Every Christmas, in Ojai, California, these guys in the photo come randomly walking around town. This type of unique occurrence is common in that wonderful little village, and to such events we remark, “Only in Ojai.” You just have to smile and wave.
Do you ever feel that you’re stuck in a heavy, brown cardboard box? And that other people are caught in boxes, too? And that we are all walking around, like these guys, our real identities masked behind impenetrable facades of labels and categories? Labels can be anything - gender, status, race, religion, ailments, age. In schools we often find them to be intelligence levels, psychological disorders, behavior problems, disabilities, reading levels, processing speeds, or English language mastery.
For many years now, I have felt that my mission in consulting with schools and families on creativity and learning is to kick down the boxes. But not when people are in them, of course. Step one is to meet them where they are, and then to dig deeper, looking behind the mask to find out who is really inside. I want to understand people in their organic, natural state. What are their creative strengths, ambitions, and interests? What lights them up? Sometimes it even takes going back further to early childhood, before the box was encountered, to understand the true nature of a person.
Next, I help people realize that they don’t have to wear the box. If they want to wear it, they don’t have to keep it on at all times. After all, it is really like a costume, usually an overlaid construct to make certain characteristics recognizable to others. We know that in the above photo, there’s a snowman. The decoration of his costume makes it easy for us to categorize him with other snowmen. Sometimes that is necessary. For example, if a heatwave is coming, we’d want to make sure to gather all of the snowmen first and herd them safely inside a commercial freezer. It would be helpful for us to have a way to quickly recognize all of the snowmen to complete this job expediently, for their own good. However, there is a flip-side. When someone puts on a box it may be useful to meet one aspect of their needs. But more often than not, as time goes on, we only see the box and forget there is a person inside.

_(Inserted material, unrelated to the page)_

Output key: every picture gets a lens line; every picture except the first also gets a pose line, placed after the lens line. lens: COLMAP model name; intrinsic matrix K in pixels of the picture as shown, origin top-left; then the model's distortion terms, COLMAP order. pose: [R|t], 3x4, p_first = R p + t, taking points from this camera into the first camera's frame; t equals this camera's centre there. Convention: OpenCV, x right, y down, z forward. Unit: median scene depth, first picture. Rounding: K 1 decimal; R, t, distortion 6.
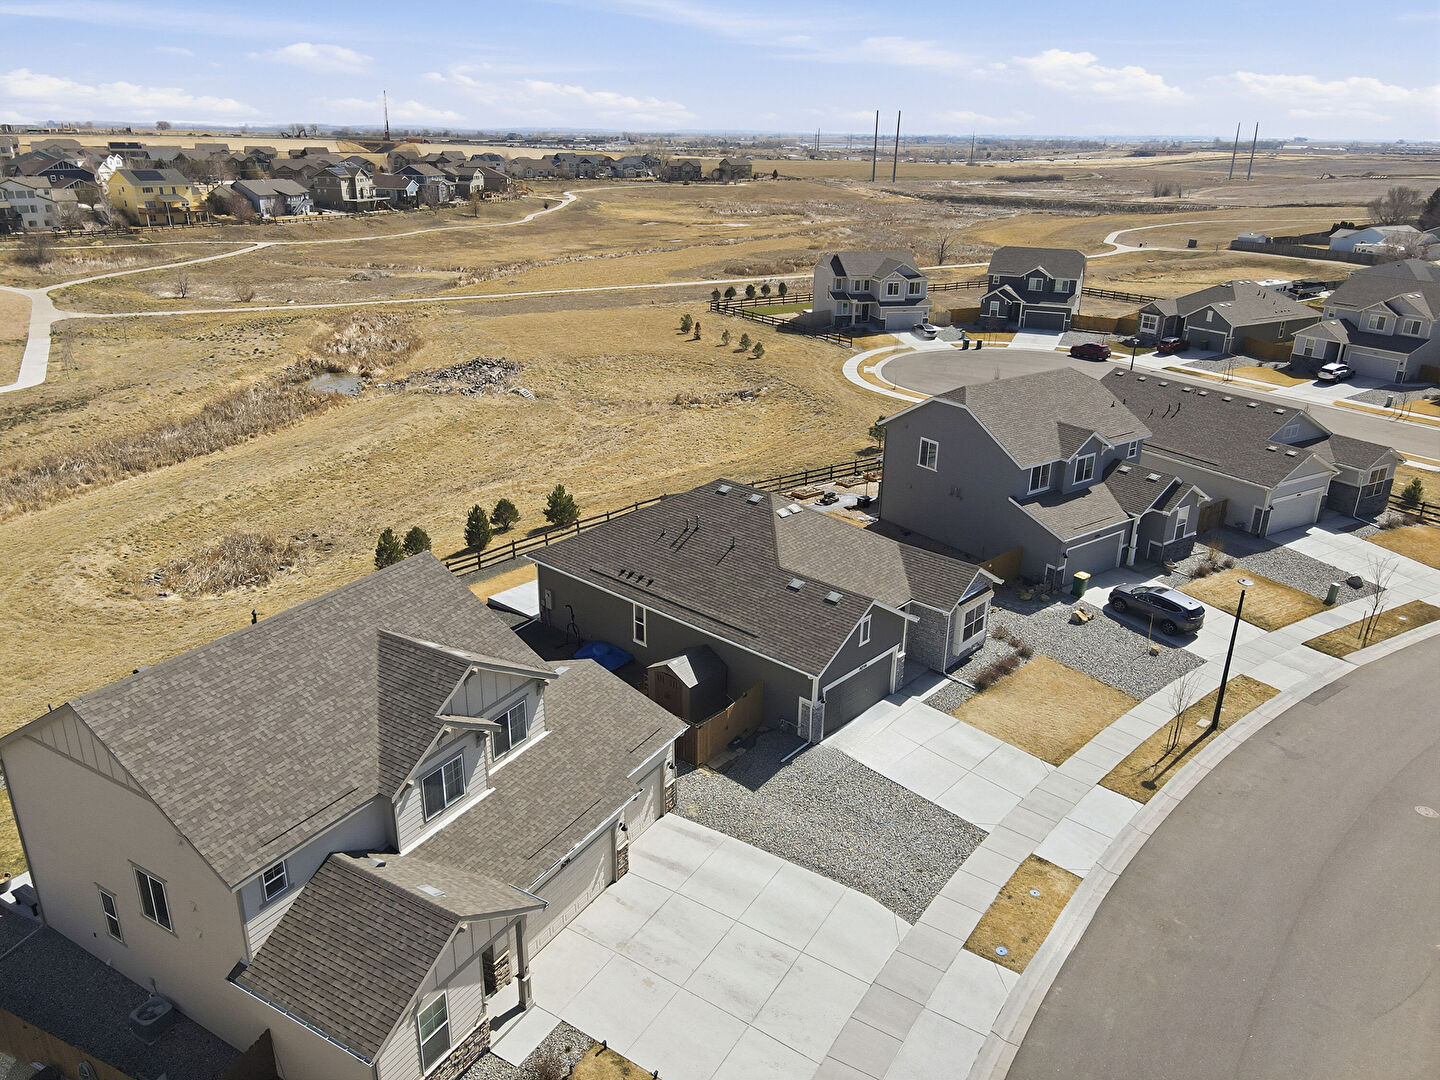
lens RADIAL K [[1058.9, 0, 720.0], [0, 1058.9, 540.0], [0, 0, 1]] dist [0.004714, 0.014415]
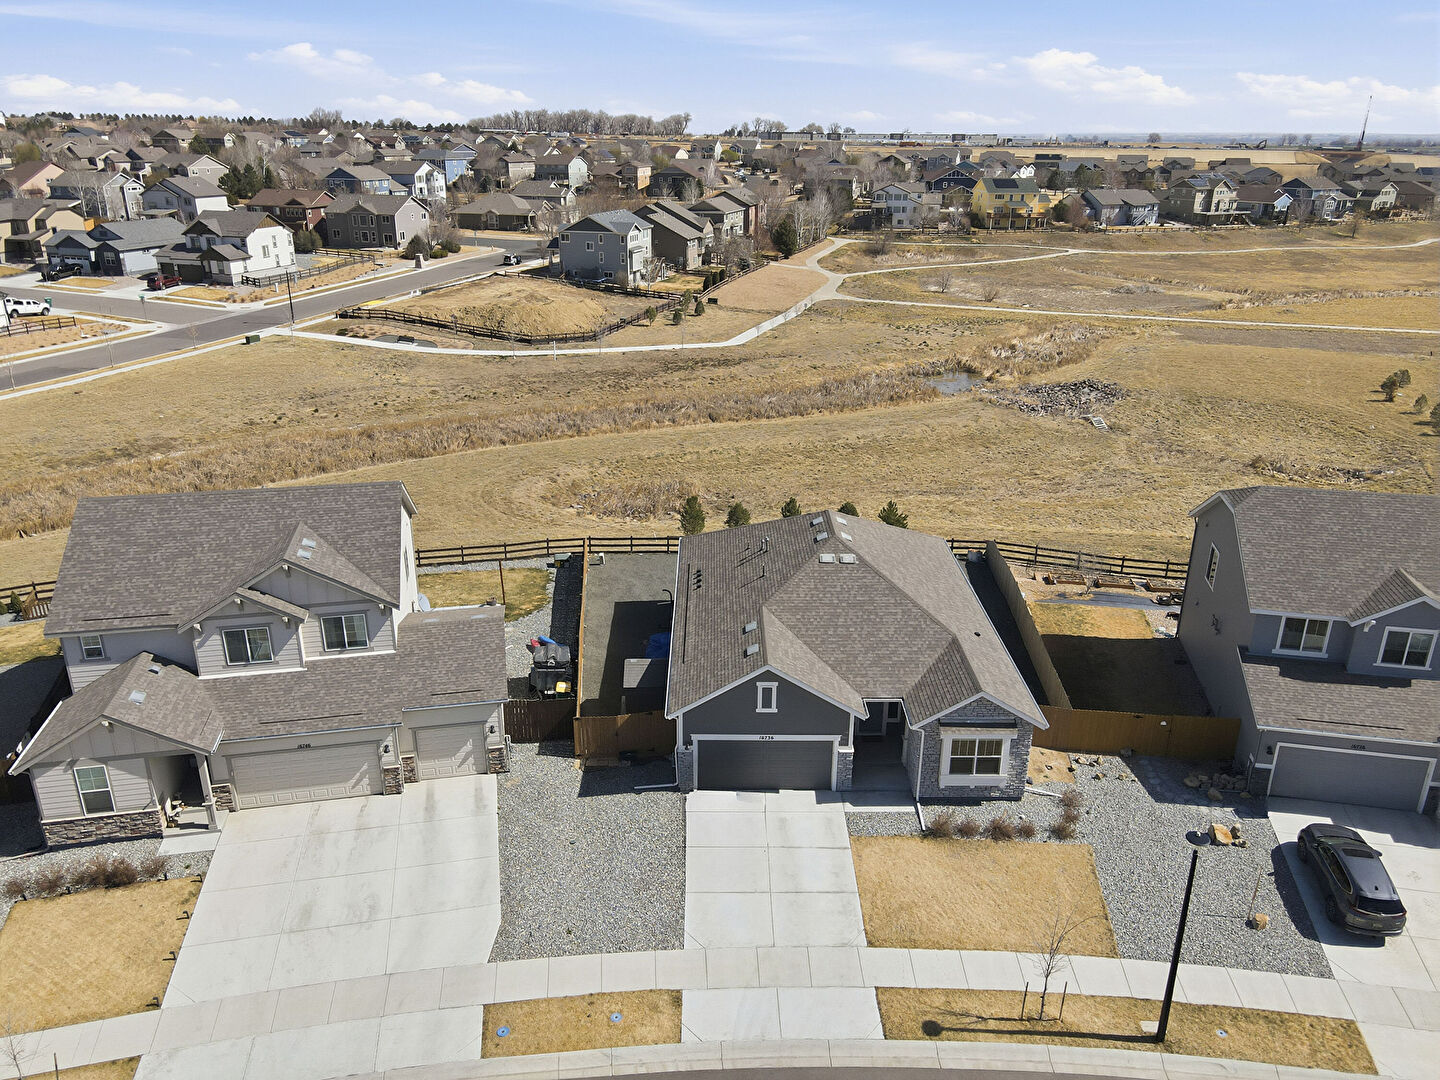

In education terms, let’s consider reading abilities. Children who need reading help might be categorized as slow readers. This might be necessary so that they may receive extra time or perhaps a different approach to reading. But we need to provide the opportunity for them to not always wear the “slow reading” box. Sometimes students with reading delays have exceptional visual-spacial skills; what might be all of the ways, as teachers and adults, that we can discover these strengths and make students aware of them? For children, one way to do this is by providing opportunities to originate, experiment, and create. Reading is a prime example, because a child’s school experience often hinges on this single measure. If cast as the “slow learner” character early on, this box can affect the child’s entire educational trajectory, and even the rest of their life in terms of self-concept and longterm success. In other words, the box stays on, and exceptional talents and creativity in other domains are not uncovered nor valued.
By its nature, sturdy cardboard is not malleable. When the folks in the photo are walking around town, they have to move slowly, because large appliance boxes are heavy and awkward. They all kind of move the same way, plodding along the sidewalk in a slow motion animation. It’s the same way with labels. Once they are on, it’s hard to be an individual within them because all that appears on the outside is the group moving together in a herd. This is why I propose the first national “Kicking Down the Boxes Day.”
Do this alone, or do it with friends. Find as many cardboard boxes as you can from small to large - shoe boxes, appliance boxes, cereal boxes, moving boxes. Think of all of the labels that you - or your students - walk around wearing day to day. Write the name of each label on a separate box. Then, go to your favorite box-kicking place like your driveway or your backyard or a wheat field. Pile the boxes in any formation that you feel is right, blast your favorite metal band, and get to work kicking down those boxes. Just imagine if we all did this for ourselves, and for each other. No longer would we have snowmen, reindeer, and Santas wandering around town in sleepy uniformity, but creative individuals, each with their own manner of self-expression, uninhibited in their ability to make a unique contribution to the world.